The PenguinR package offers a rich and diverse collection of datasets focused on penguin biology, ecology, and behavioral studies. It includes data on species morphology, clutch completion, blood isotope composition, and heart rate measurements collected from adult foraging penguins near Palmer Station, Antarctica.

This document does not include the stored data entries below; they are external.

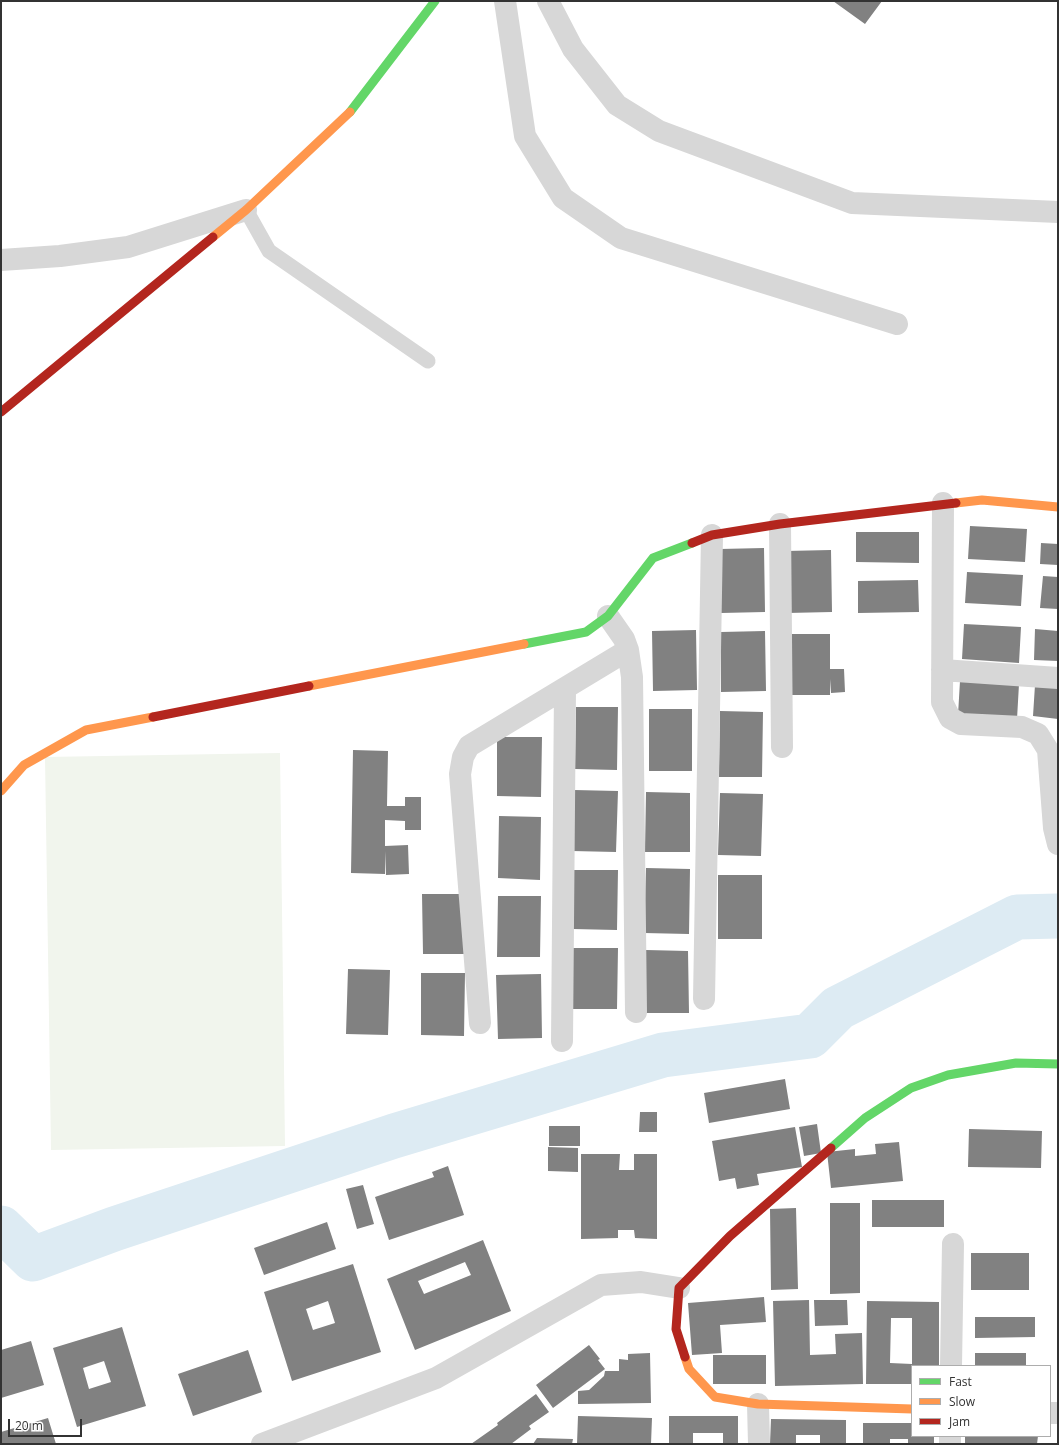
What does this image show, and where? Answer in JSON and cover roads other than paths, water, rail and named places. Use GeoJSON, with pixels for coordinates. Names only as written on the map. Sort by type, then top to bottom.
{"type":"FeatureCollection","features":[{"type":"Feature","properties":{"kind":"street"},"geometry":{"type":"LineString","coordinates":[[1,412],[246,210],[345,118],[435,1]]}},
{"type":"Feature","properties":{"kind":"street"},"geometry":{"type":"LineString","coordinates":[[505,1],[525,136],[563,198],[620,238],[897,324]]}},
{"type":"Feature","properties":{"kind":"street"},"geometry":{"type":"LineString","coordinates":[[548,1],[573,49],[617,105],[659,131],[852,203],[1058,212]]}},
{"type":"Feature","properties":{"kind":"street"},"geometry":{"type":"LineString","coordinates":[[1,260],[60,256],[128,247],[246,210]]}},
{"type":"Feature","properties":{"kind":"street"},"geometry":{"type":"LineString","coordinates":[[1,791],[24,766],[86,730],[586,632],[608,616],[653,558],[712,535],[780,524],[943,503],[982,500],[1058,507]]}},
{"type":"Feature","properties":{"kind":"street"},"geometry":{"type":"LineString","coordinates":[[943,503],[942,702],[950,718],[961,724],[1022,727],[1038,734],[1048,750],[1054,828],[1058,844]]}},
{"type":"Feature","properties":{"kind":"street"},"geometry":{"type":"LineString","coordinates":[[780,524],[782,747]]}},
{"type":"Feature","properties":{"kind":"street"},"geometry":{"type":"LineString","coordinates":[[704,999],[712,535]]}},
{"type":"Feature","properties":{"kind":"street"},"geometry":{"type":"LineString","coordinates":[[608,616],[624,639],[628,650],[632,677],[636,1012]]}},
{"type":"Feature","properties":{"kind":"street"},"geometry":{"type":"LineString","coordinates":[[480,1023],[460,774],[463,757],[469,746],[628,650]]}},
{"type":"Feature","properties":{"kind":"street"},"geometry":{"type":"LineString","coordinates":[[942,670],[1058,678]]}},
{"type":"Feature","properties":{"kind":"street"},"geometry":{"type":"LineString","coordinates":[[562,1041],[565,688]]}},
{"type":"Feature","properties":{"kind":"street"},"geometry":{"type":"LineString","coordinates":[[911,1409],[758,1404],[715,1397],[689,1369],[676,1329],[679,1288],[730,1236],[865,1118],[911,1088],[948,1075],[1016,1063],[1058,1064]]}},
{"type":"Feature","properties":{"kind":"street"},"geometry":{"type":"LineString","coordinates":[[951,1365],[953,1244]]}},
{"type":"Feature","properties":{"kind":"street"},"geometry":{"type":"LineString","coordinates":[[262,1444],[436,1378],[601,1285],[641,1282],[679,1288]]}},
{"type":"Feature","properties":{"kind":"street"},"geometry":{"type":"LineString","coordinates":[[758,1404],[759,1444]]}},
{"type":"Feature","properties":{"kind":"lane"},"geometry":{"type":"LineString","coordinates":[[246,210],[269,251],[428,361]]}},
{"type":"Feature","properties":{"kind":"waterway"},"geometry":{"type":"LineString","coordinates":[[1,1228],[33,1259],[114,1229],[394,1136],[663,1055],[810,1036],[838,1008],[1017,917],[1058,916]]}}]}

The package contains a wide variety of data types, including morphometric, physiological, ecological, and experimental datasets. These datasets encompass flipper length, body mass, bill dimensions, reproductive success indicators, metabolic activity, and isotopic composition, enabling detailed exploration of penguin biology through the lens of statistical analysis and experimental design.

Dataset Suffixes

Each dataset in the PenguinR package uses a suffix to denote the type of R object:

  • _df: A data frame

Example Datasets

Below are selected example datasets included in the PenguinR package:

  • penguins_df: Size Measurements for Adult Foraging Penguins near Palmer Station, Antarctica.

  • penguins_raw_df: Penguin Size, Clutch, and Blood Isotope Data for Foraging Adults near Palmer Station, Antarctica.

  • peng_df: Size Measurements for Penguins near Palmer Station, Antarctica.

  • pinguinos_df: Penguin Heart Rate.

Data Visualization with PenguinR Data

Size Measurements for Penguins near Palmer Station, Antarctica


# Prepare summary or filtered data (optional)
peng_summary <- peng_df %>%
  filter(!is.na(flipper_length), !is.na(body_mass)) %>%
  group_by(species, sex) %>%
  summarise(
    mean_flipper = mean(flipper_length, na.rm = TRUE),
    mean_mass = mean(body_mass, na.rm = TRUE),
    .groups = "drop"
  )

# Scatterplot: Body mass vs Flipper length by species and sex
ggplot(peng_df, aes(x = flipper_length, y = body_mass, color = species, shape = sex)) +
  geom_point(size = 2, alpha = 0.8) +
  geom_smooth(method = "lm", se = FALSE, linetype = "dashed", color = "black") +
  labs(
    title = "Body Mass vs Flipper Length in Penguins",
    subtitle = "Data by Species and Sex near Palmer Station, Antarctica",
    x = "Flipper Length (mm)",
    y = "Body Mass (g)",
    color = "Species",
    shape = "Sex"
  ) +
  theme_minimal() +
  theme(
    plot.title = element_text(face = "bold"),
    axis.text.x = element_text(angle = 45, hjust = 1)
  )
#> `geom_smooth()` using formula = 'y ~ x'

Conclusion

The PenguinR package provides a comprehensive and well-structured collection of datasets centered on penguin biology and ecology, designed to support learning, teaching, and research in statistical analysis and experimental design.

By integrating data on morphology, reproductive success, blood isotope composition, and heart rate, the package offers users the opportunity to apply a wide range of statistical methods—including descriptive analysis, ANOVA, regression, and multivariate techniques—using authentic ecological data.

Whether for educational use, methodological demonstration, or reproducible research, PenguinR serves as a valuable tool that bridges data science and biology, helping users develop analytical skills while exploring the fascinating world of penguins near Palmer Station, Antarctica.